Authorities in the UK say that they’re concerned about such use of facial-recognition technology in public spaces. Even the mayor of London has expressed concerns about this trend and has demanded information about the King’s Cross data collection.
Big Brother Watch, a civil liberties group, found that shopping centres, museums, conference centres and casinos had all used the software that compares faces captured by CCTV with those of people on watch lists, such as suspected terrorists and shoplifters. The group issued a report claiming that the use of facial recognition in the UK was reaching “epidemic” levels. It says that live facial-recognition technology is regularly being deployed at private sites across the country.
This means, according to the group, that “many millions” of citizens have unknowingly had their faces scanned with this type of 21st-century surveillance. For example, the technology was employed in “secret police trials” in Sheffield’s Meadowhall shopping centre in 2018, scanning as many as 2 million visitors’ faces without their knowledge.
Advanced facial-recognition technology is so new that there are few laws in place specifically regulating its use. This is the case in the UK, where private companies have tapped into the power of facial recognition for various purposes, as it’s not currently governed by a specific legal framework. Private businesses can therefore implement such systems without declaring the move publicly or notifying authorities. However, the technology is regulated by privacy laws and the Data Protection Act 2018, which gives anyone scanned the right to be informed about how their image has been collected and used, making this a grey area.
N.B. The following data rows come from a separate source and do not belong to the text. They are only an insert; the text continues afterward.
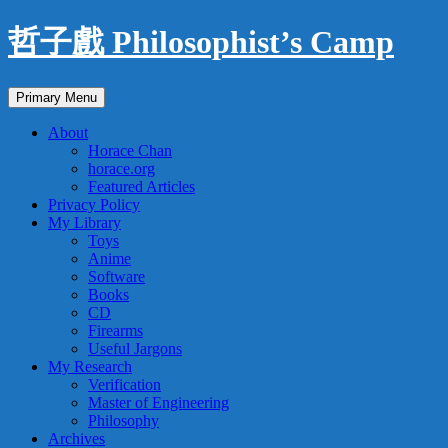
Skip
哲子戲 Philosophist’s Camp
to
content
Search
Primary Menu
About
Horace Chan
horace.org
Featured Articles
Privacy Policy
My Library
Toys
Anime
Software
Books
CD
Firearms
Useful Jargons
My Research
Verification
Master of Engineering
Philosophy
Archives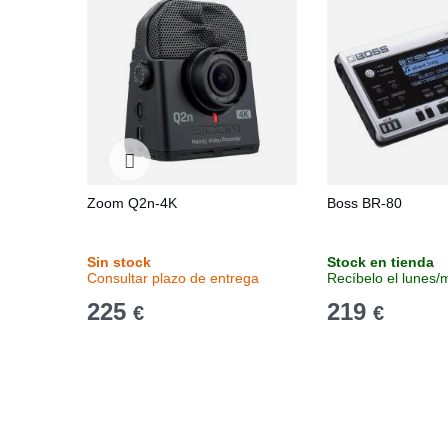
Zoom Q2n-4K
Boss BR-80
Sin stock
Stock en tienda
Consultar plazo de entrega
Recíbelo el lunes/
225
219
€
€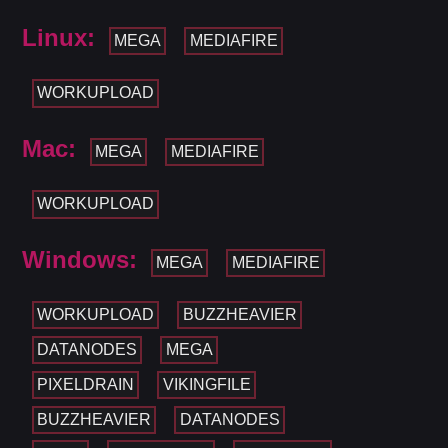
Linux:
MEGA
MEDIAFIRE
WORKUPLOAD
Mac:
MEGA
MEDIAFIRE
WORKUPLOAD
Windows:
MEGA
MEDIAFIRE
WORKUPLOAD
BUZZHEAVIER
DATANODES
MEGA
PIXELDRAIN
VIKINGFILE
BUZZHEAVIER
DATANODES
Facial recognition is increasingly becoming pervasive, as governments and businesses around the globe are investing in sophisticated solutions. In the past few months we’ve written about the growing use of facial recognition, including in China, where the government has embraced the technology to track people who have landed on a creditworthiness blacklist (see, for example, Location-Based Debt Shaming and Biometrics Backlash). The technology has proven to be a boon for law-enforcement agencies, but is now becoming a part of private companies’ big data efforts, taking customer relationship management products to new levels.
As is often the case, advanced security solutions that are first funded and used by federal agencies trickle down and find commercial uses. There’s now concern and backlash against something that only a few years ago seemed to belong in the science-fiction world: the real-time recognition and tracking of people going about their everyday lives. Calls for regulation to address this new technology are growing louder, but for now, it’s clear that Big Brother is intersecting with big data.